Private Equity Funds Investing in Growing Asian, Latino Markets

WALL STREET WEST

By CONOR DOUGHERTY

Staff Reporter

Seeking to capitalize on California’s growing Asian and Latino populations, several local investors are setting up private equity funds earmarked for minority investments.

One year ago, supermarket mogul Ronald Burkle’s Yucaipa Cos. was authorized to invest $200 million of funds from the California Public Employees’ Retirement Systems in low income communities. Now, several smaller funds are in the works.

Orange County-based investment advisory firm Takata & Associates is raising between $50 million and $100 million to be invested in minority businesses. The companies can be run by minorities, or by non-minorities if they serve a niche market or employ large numbers of minorities.

“When they need money they go to a local banker. But in general these firms haven’t participated in the equity side of the business,” said David Takata, president of Takata & Associates.

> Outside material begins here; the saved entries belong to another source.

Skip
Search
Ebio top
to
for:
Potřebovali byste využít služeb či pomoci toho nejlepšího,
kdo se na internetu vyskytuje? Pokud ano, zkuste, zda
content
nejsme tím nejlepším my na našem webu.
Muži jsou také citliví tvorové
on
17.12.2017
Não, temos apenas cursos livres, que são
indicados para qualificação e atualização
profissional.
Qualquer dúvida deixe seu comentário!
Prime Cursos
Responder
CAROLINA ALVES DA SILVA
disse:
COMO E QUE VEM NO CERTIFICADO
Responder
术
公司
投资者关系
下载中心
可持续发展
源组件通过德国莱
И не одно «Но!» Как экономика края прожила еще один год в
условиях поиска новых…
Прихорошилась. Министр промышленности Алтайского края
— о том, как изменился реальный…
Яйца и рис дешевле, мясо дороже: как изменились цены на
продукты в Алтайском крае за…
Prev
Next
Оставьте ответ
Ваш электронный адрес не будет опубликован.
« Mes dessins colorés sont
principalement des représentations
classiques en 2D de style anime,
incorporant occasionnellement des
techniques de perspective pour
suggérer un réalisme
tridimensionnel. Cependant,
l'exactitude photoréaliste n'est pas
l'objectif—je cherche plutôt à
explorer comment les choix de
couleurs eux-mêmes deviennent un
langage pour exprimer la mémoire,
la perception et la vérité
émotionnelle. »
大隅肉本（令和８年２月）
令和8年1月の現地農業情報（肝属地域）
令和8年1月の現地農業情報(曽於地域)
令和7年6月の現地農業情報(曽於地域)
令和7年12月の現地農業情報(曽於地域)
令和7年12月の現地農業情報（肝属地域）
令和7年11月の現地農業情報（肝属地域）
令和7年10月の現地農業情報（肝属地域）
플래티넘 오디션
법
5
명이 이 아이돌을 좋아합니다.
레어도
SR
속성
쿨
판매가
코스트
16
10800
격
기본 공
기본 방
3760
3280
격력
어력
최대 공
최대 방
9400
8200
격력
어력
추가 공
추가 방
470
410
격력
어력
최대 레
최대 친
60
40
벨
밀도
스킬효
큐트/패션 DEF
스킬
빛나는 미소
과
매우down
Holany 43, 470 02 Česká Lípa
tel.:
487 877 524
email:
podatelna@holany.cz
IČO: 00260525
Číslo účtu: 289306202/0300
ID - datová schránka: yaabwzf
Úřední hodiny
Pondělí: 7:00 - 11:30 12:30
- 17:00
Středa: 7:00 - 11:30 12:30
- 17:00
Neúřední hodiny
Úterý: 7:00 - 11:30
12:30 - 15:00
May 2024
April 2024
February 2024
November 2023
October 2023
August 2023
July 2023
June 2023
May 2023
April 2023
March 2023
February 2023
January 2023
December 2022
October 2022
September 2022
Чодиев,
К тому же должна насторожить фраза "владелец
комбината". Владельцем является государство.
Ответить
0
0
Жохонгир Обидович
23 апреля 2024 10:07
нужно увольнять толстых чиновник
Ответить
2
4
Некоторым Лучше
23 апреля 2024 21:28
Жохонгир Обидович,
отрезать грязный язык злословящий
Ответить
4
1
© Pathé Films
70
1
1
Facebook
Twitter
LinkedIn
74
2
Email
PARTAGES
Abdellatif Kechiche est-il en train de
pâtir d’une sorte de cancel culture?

Los Angeles-based Nogales Investors, headed by Luis Nogales, former Univision Communications Inc. chief executive, is raising a $125 million to $150 million fund, and has its offices in Yucaipa’s headquarters. The funds are separate, although he plans to steer opportunities Yucaipa’s way, Nogales said. “We’re trying to look for businesses that other private equity funds are not already centered on,” he said.

Nogales said his firm has been looking at mostly consumer products firms, such as Mexican food companies and bottled water makers. He sees growth potential in this area, where markets are scattered among numerous players.

“With the economy having slowed, valuations are lower and there are lot of companies for sale that may not have been for sale before,” Nogales said. “So if you make an investment in one type of company, that can serve as a platform for consolidation.”

There is no shortage of private equity for mainstream investments. Local buyout shop Leonard Green & Partners recently raised an $1.9 billion fund, and others have been active in raising large war chests. But with so many investors chasing a limited number of mainstream deals, the price has remained high when compared to most minority-focused investments.

“There are a lot of billion-dollar private equity funds and the only way they can deploy that kind of money is with large investments,” Nogales said. “We’re dealing with companies with $10 million to $100 million in revenue. There is not as much money chasing those kinds of deals.”

One hindrance to a broader movement of funds into the minority business market is a lack of data that would give a clear picture of size and performance, Takata said.

“Financiers in general would like to know how the big opportunity is, and the kinds of historical returns they’ve provided,” he said.

According to the Milken Institute, minority firms grew 17 percent between 1987 and 1997, or six times faster than the annual growth rate of 3 percent for all businesses in that decade. The same was true for sales at minority businesses, which grew 34 percent between 1987 and 1997, compared with a 13 percent rise for all firms in that period.